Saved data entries
BEGIN
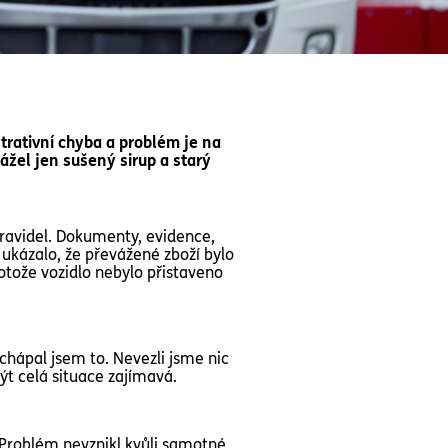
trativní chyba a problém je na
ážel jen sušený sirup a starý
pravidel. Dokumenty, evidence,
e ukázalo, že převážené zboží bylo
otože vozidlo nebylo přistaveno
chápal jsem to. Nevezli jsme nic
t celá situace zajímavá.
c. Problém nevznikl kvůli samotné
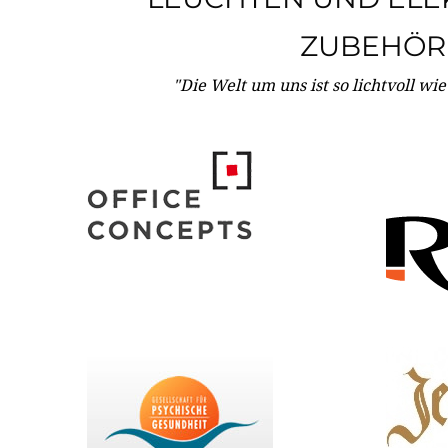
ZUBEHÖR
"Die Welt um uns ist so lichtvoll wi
END
Exercise directions: Since only the text is wanted, repeat all the records above exactly and omit the pictures.

Result:
trativní chyba a problém je na
ážel jen sušený sirup a starý
pravidel. Dokumenty, evidence,
e ukázalo, že převážené zboží bylo
otože vozidlo nebylo přistaveno
chápal jsem to. Nevezli jsme nic
t celá situace zajímavá.
c. Problém nevznikl kvůli samotné
ZUBEHÖR
"Die Welt um uns ist so lichtvoll wi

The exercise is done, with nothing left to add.